Let me know if my question is unclear.

In your scenario, you will use PCA/SVD to reduce data to 5-dimensions. LDA/FLD will give you only one reduced feature. You may also want to check my post on Partial Least Squares (PLS) which considers the situation you have, that is more dimensions than the number of samples.

(Sorry, I unable to reply your message above because of the layout)

I am very confused with your term “feature” and “dimension”.

Let me make it clear:

I have 100 feature/dimension and have 2 classes (and have 50 samples), I want to reduce to 5 features/dimension. Is LDA/FDA only generate 2 feature/dimension?

Or I can have reduced the features from 100 features/dimension to 5 features/dimension, and will get (5 features/dimension with 50 samples).

Sorry for your time, I am very confused.

100 features/dimensions are in your original data. You want to reduce it to 5-dimensions. Each reduced dimension is going to be a new feature. You have 50 examples. This means you have 50 samples of 100-dimensional vectors. By applying PCA/SVD, you can reduce your data to 50 examples of 5-dimensional vectors. Hope this helps.

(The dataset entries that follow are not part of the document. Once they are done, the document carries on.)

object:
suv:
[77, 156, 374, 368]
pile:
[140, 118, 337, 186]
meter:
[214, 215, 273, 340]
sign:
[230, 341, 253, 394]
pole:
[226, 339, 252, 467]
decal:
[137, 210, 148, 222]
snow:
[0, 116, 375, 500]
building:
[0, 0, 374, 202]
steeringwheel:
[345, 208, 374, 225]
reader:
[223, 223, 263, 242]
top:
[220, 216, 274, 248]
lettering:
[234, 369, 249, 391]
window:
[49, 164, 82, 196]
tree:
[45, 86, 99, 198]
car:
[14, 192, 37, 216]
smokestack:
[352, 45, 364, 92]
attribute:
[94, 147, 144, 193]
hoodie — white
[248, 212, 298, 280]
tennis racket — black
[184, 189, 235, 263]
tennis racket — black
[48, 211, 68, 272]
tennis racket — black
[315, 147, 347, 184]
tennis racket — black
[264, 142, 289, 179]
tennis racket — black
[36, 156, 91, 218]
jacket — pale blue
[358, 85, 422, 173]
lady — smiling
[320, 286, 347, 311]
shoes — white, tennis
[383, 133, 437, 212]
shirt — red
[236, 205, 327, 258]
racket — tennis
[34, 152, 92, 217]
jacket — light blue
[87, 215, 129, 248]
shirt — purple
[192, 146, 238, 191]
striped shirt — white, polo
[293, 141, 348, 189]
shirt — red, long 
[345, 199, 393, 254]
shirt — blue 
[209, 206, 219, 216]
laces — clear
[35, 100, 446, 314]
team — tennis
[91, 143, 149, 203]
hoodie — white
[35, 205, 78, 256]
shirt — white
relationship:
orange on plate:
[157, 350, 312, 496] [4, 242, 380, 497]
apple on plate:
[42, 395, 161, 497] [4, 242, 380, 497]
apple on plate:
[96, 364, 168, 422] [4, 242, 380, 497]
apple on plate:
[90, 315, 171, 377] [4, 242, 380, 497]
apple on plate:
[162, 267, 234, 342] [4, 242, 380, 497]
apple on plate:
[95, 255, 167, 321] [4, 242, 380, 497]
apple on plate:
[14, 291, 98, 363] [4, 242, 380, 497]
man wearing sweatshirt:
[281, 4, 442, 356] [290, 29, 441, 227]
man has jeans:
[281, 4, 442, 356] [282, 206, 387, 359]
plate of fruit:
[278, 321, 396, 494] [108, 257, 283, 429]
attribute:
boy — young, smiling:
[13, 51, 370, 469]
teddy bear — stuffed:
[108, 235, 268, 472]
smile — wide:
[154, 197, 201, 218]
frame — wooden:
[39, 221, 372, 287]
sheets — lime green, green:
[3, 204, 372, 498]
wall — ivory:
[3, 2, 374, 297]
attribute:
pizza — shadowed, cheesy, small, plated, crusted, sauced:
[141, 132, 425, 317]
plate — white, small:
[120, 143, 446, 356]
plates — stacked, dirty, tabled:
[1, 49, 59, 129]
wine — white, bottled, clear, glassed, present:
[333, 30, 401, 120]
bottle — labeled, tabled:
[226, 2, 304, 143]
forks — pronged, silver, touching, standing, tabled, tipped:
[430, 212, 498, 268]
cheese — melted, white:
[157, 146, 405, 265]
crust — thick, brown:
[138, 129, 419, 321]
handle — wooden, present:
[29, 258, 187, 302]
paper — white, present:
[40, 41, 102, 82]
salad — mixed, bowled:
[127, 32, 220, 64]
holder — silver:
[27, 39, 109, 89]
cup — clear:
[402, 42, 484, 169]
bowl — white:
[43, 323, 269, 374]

Thanks for your time and reply.

Let me make it clearer with the terms:

Original dataset:

100 features/dimensions;

2 classes;

50 samples/examples.

(50 samples of 100-dimensional vector)

Using PCA/SVD: I will get 50 examples of 5 dimensional-vectors)

Using LDA/FDA will give you only one reduced feature, will get (50 examples of 99-dimensional vector)

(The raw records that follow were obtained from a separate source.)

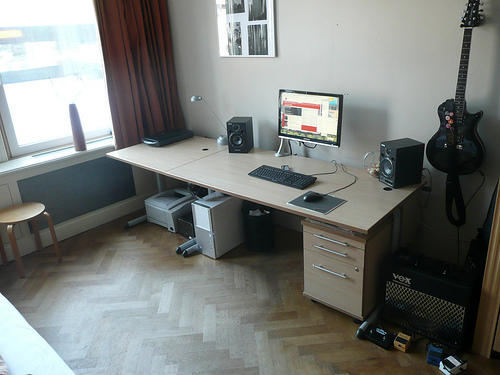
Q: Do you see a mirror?
A: No, there are no mirrors.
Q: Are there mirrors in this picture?
A: No, there are no mirrors.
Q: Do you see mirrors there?
A: No, there are no mirrors.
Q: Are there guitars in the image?
A: Yes, there is a guitar.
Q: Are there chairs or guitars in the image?
A: Yes, there is a guitar.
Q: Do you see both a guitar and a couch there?
A: No, there is a guitar but no couches.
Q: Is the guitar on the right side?
A: Yes, the guitar is on the right of the image.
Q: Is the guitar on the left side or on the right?
A: The guitar is on the right of the image.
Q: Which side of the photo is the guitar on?
A: The guitar is on the right of the image.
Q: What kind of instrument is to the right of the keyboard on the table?
A: The instrument is a guitar.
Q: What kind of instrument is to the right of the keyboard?
A: The instrument is a guitar.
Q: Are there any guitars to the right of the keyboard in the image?
A: Yes, there is a guitar to the right of the keyboard.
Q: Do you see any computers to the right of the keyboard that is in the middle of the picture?
A: No, there is a guitar to the right of the keyboard.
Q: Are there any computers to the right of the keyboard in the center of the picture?
A: No, there is a guitar to the right of the keyboard.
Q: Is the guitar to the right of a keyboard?
A: Yes, the guitar is to the right of a keyboard.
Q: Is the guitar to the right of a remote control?
A: No, the guitar is to the right of a keyboard.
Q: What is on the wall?
A: The guitar is on the wall.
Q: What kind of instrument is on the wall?
A: The instrument is a guitar.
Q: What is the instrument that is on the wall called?
A: The instrument is a guitar.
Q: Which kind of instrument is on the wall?
A: The instrument is a guitar.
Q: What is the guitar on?
A: The guitar is on the wall.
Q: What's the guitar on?
A: The guitar is on the wall.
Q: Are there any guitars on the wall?
A: Yes, there is a guitar on the wall.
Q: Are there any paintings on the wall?
A: No, there is a guitar on the wall.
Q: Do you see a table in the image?
A: Yes, there is a table.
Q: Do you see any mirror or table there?
A: Yes, there is a table.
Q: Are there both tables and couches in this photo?
A: No, there is a table but no couches.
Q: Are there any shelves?
A: No, there are no shelves.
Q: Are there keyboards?
A: Yes, there is a keyboard.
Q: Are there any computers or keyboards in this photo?
A: Yes, there is a keyboard.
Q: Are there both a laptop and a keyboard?
A: No, there is a keyboard but no laptops.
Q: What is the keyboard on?
A: The keyboard is on the table.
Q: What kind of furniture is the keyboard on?
A: The keyboard is on the table.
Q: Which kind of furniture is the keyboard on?
A: The keyboard is on the table.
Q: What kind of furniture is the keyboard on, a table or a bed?
A: The keyboard is on a table.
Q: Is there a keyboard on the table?
A: Yes, there is a keyboard on the table.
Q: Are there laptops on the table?
A: No, there is a keyboard on the table.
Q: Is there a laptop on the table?
A: No, there is a keyboard on the table.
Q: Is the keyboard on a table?
A: Yes, the keyboard is on a table.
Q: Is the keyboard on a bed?
A: No, the keyboard is on a table.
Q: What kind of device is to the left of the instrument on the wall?
A: The device is a keyboard.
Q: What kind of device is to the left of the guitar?
A: The device is a keyboard.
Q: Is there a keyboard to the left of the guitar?
A: Yes, there is a keyboard to the left of the guitar.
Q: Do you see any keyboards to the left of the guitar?
A: Yes, there is a keyboard to the left of the guitar.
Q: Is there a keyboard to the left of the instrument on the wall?
A: Yes, there is a keyboard to the left of the guitar.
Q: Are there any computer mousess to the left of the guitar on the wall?
A: No, there is a keyboard to the left of the guitar.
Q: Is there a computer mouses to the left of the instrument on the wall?
A: No, there is a keyboard to the left of the guitar.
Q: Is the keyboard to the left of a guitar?
A: Yes, the keyboard is to the left of a guitar.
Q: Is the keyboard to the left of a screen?
A: No, the keyboard is to the left of a guitar.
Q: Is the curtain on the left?
A: Yes, the curtain is on the left of the image.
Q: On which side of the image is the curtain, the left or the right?
A: The curtain is on the left of the image.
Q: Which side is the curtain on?
A: The curtain is on the left of the image.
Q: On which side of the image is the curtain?
A: The curtain is on the left of the image.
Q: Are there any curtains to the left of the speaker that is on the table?
A: Yes, there is a curtain to the left of the speaker.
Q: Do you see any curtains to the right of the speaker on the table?
A: No, the curtain is to the left of the speaker.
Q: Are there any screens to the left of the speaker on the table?
A: No, there is a curtain to the left of the speaker.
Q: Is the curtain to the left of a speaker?
A: Yes, the curtain is to the left of a speaker.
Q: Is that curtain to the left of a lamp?
A: No, the curtain is to the left of a speaker.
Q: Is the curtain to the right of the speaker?
A: No, the curtain is to the left of the speaker.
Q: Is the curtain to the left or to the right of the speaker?
A: The curtain is to the left of the speaker.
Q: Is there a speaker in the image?
A: Yes, there is a speaker.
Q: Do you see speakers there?
A: Yes, there is a speaker.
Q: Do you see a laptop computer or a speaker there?
A: Yes, there is a speaker.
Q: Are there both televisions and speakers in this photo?
A: No, there is a speaker but no televisions.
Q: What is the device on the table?
A: The device is a speaker.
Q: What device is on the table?
A: The device is a speaker.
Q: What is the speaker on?
A: The speaker is on the table.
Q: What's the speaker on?
A: The speaker is on the table.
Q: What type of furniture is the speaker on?
A: The speaker is on the table.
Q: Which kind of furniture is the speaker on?
A: The speaker is on the table.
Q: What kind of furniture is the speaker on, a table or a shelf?
A: The speaker is on a table.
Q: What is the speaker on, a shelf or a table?
A: The speaker is on a table.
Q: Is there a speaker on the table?
A: Yes, there is a speaker on the table.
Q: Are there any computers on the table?
A: No, there is a speaker on the table.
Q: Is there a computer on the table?
A: No, there is a speaker on the table.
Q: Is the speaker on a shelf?
A: No, the speaker is on a table.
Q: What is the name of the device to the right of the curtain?
A: The device is a speaker.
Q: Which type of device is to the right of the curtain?
A: The device is a speaker.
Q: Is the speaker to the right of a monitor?
A: No, the speaker is to the right of a curtain.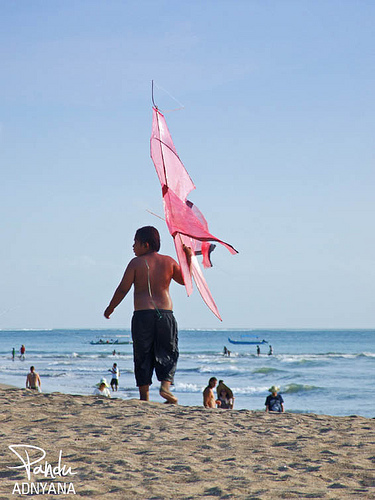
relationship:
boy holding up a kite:
[103, 224, 193, 408] [142, 77, 242, 323]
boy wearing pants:
[103, 224, 193, 408] [130, 312, 181, 386]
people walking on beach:
[200, 381, 284, 417] [13, 414, 353, 498]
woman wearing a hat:
[217, 392, 233, 410] [216, 379, 230, 395]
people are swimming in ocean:
[212, 345, 280, 356] [4, 330, 375, 409]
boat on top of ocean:
[226, 337, 268, 346] [4, 330, 375, 409]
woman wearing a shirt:
[217, 392, 233, 410] [217, 399, 227, 410]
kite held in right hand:
[142, 77, 242, 323] [179, 245, 193, 255]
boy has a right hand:
[103, 224, 193, 408] [179, 245, 193, 255]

I think Linear Discriminant Analysis (LDA) , Fisher Linear Analysis (FLA), Fisher Discriminant Analysis (FDA) are the same name.

One correction in what you have stated.

Using LDA/FDA, you will get 50 examples of 1-dimensional vectors. This means you will get 50 numbers, one number for each example.

FLA, and FDA are the same and are a specific case of LDA.

Is Linear Discriminant Analysis / Fisher Discriminant Analysis only generate 2 output as dimensional reduction method?

Thanks.

Using LDA/FDA, will get 50 examples of 1-dimensional vectors.

That is strange, is it because I have 2 classes, so “c-1” is my output (2-1 = 1) ?

If the data have 5 classes, so LDA/FDA will get 3-dimensional vector?

If you have 5 classes, LDA/FDA will give you 4 -dimensional vectors.

Good luck!

Thanks. That is a bit strange.

4-dimensional vectors, is that meaning reduce from 100 dimensions to 4 dimensions?

I was thinking LDA/FDA able to take the top k eigenvector.

Start with n dimensions and end with k dimensions, where k < n

(Last question, hopefully, to make it clear)

You are confusing LDA with PCA where you take top k eigenvectors. May I suggest you re-read posts on PCA and LDA and work through the examples to minimize confusion. Good luck!

Thanks. I understand your meaning.

From my understand, LDA/FDA able to take the top k eigenvector.

Start with n dimensions and end with k dimensions, where k c.

I am so sorry, that do I make a huge mistake initially?

No problem. We all sometime get confused. Good luck with your work.

Just a clarification. In PCA, we take top k eigenvectors of the correlation matrix. In LDA (multiple linear discriminant analysis with more than 2 classes), we also take top k eigenvectors of the matrix product of inverse of within-class and between class scatter matrices.

Thanks. So, LDA/FDA able to “Start with n dimensions and end with k dimensions, where k < n".

What my understanding that LDA/FDA able to reduce dimension from n dimension to k dimension (and not restricted to only 2 dimension).

The process between PCA and LDA/FDA is different, but both have k eigenvales, and can "Start with n dimensions and end with k dimensions, where k < n".

LDA/FDA is not restricted to 2 dimensions but the correct term in that situation is MLDA/MFDA (Multiple linear discriminant analysis).

Hi, after I had read a couple of website. You are correct at the beginning. Sorry for confusing.

In the context of dimensionality reduction using LDA/FDA. The output is “c-1” where “c” is the number of classes and the dimensionality of the data is n with “n>c”. and

NOT “LDA/FDA can start with “n” dimensions and end with k dimensions, where “k” less than “n”. “

I am glad you got it.

Do you agree that? Let say my original dataset has 2 classes, the output will be 1 dimensionality ( 2 – 1 =1 ), likewise, if my original dataset has 5 classes, the output will be 4 dimensionality.

Yes. That is what I have been telling you from the beginning.